> [WORK ITEM] Please print, without any change, the lines starting at the one that contains "Every image in" and ending at the one that contains "0.073666, 0.546693, 0.172250]]", both included, and nothing else.

*** DATA TO EXAMINE Section Begins ***

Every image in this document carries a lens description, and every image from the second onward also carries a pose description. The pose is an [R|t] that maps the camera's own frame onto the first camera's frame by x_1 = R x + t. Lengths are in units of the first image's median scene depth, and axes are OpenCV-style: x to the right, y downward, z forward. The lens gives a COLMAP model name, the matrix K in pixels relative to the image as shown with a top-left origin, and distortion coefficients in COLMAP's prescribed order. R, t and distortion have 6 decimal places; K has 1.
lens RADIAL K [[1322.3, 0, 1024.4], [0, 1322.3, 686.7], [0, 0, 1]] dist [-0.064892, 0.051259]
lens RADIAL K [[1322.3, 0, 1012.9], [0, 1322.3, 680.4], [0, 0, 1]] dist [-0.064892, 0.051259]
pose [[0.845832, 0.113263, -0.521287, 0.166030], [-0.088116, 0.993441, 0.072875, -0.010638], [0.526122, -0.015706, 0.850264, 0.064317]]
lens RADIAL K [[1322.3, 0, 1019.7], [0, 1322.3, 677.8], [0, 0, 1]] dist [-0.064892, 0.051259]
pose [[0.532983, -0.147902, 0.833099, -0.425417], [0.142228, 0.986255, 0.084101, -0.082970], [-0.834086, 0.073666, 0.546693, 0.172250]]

*** DATA TO EXAMINE Section Ends ***
*** DATA TO EXAMINE Section Begins ***

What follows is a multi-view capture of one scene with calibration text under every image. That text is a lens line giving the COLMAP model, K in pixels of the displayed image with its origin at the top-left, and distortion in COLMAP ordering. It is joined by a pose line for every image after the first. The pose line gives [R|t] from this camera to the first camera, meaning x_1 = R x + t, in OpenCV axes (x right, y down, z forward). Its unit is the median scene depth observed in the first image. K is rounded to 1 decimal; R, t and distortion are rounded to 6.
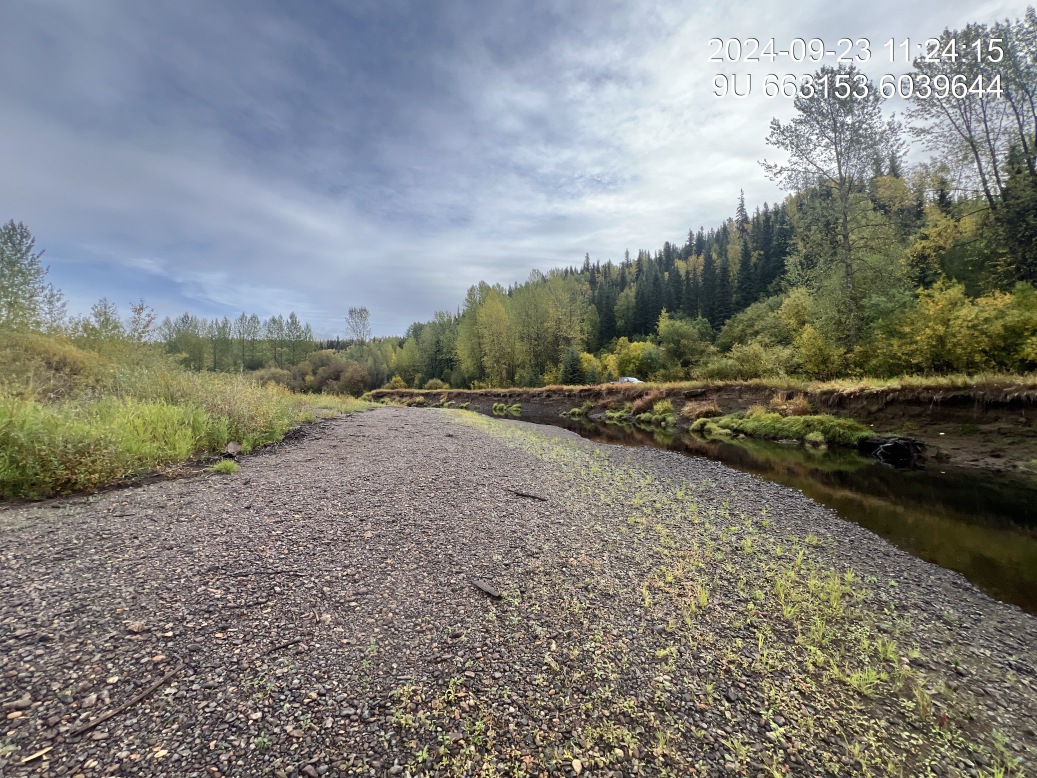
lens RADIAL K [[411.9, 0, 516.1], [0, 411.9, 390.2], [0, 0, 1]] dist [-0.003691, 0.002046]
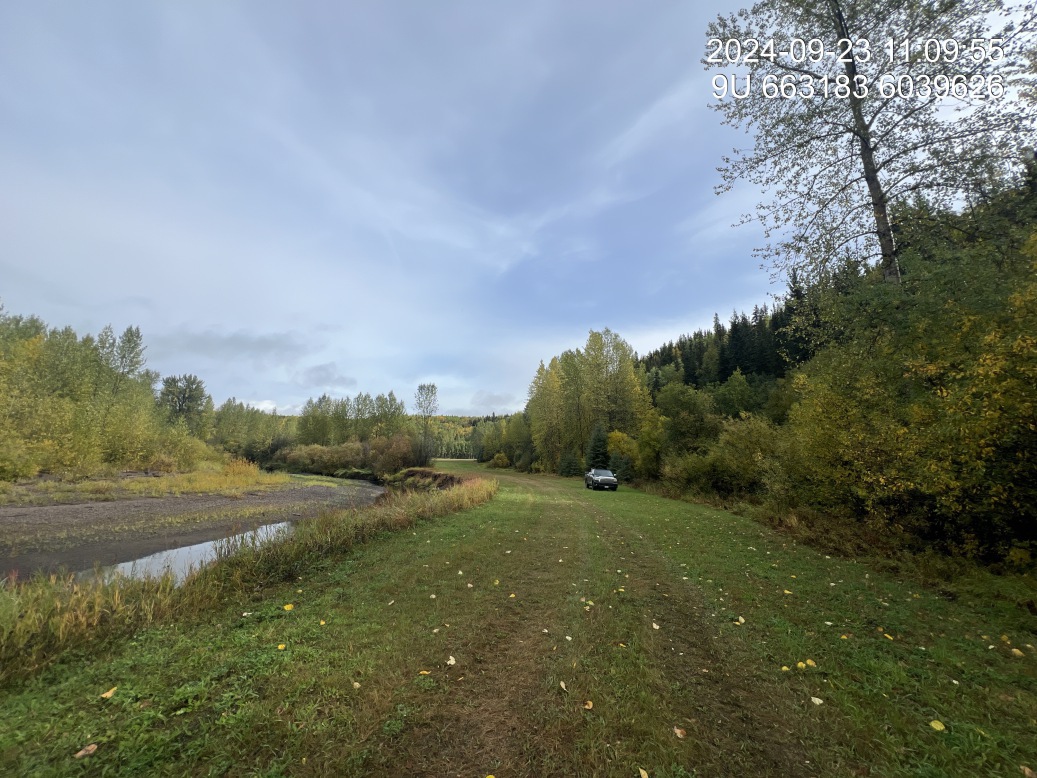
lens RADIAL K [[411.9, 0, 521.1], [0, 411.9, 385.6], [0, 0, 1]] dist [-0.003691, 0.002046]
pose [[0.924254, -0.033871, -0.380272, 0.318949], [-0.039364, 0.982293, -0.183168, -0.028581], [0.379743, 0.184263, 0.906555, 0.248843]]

*** DATA TO EXAMINE Section Ends ***

> [RESPONSE]
Every image in this document carries a lens description, and every image from the second onward also carries a pose description. The pose is an [R|t] that maps the camera's own frame onto the first camera's frame by x_1 = R x + t. Lengths are in units of the first image's median scene depth, and axes are OpenCV-style: x to the right, y downward, z forward. The lens gives a COLMAP model name, the matrix K in pixels relative to the image as shown with a top-left origin, and distortion coefficients in COLMAP's prescribed order. R, t and distortion have 6 decimal places; K has 1.
lens RADIAL K [[1322.3, 0, 1024.4], [0, 1322.3, 686.7], [0, 0, 1]] dist [-0.064892, 0.051259]
lens RADIAL K [[1322.3, 0, 1012.9], [0, 1322.3, 680.4], [0, 0, 1]] dist [-0.064892, 0.051259]
pose [[0.845832, 0.113263, -0.521287, 0.166030], [-0.088116, 0.993441, 0.072875, -0.010638], [0.526122, -0.015706, 0.850264, 0.064317]]
lens RADIAL K [[1322.3, 0, 1019.7], [0, 1322.3, 677.8], [0, 0, 1]] dist [-0.064892, 0.051259]
pose [[0.532983, -0.147902, 0.833099, -0.425417], [0.142228, 0.986255, 0.084101, -0.082970], [-0.834086, 0.073666, 0.546693, 0.172250]]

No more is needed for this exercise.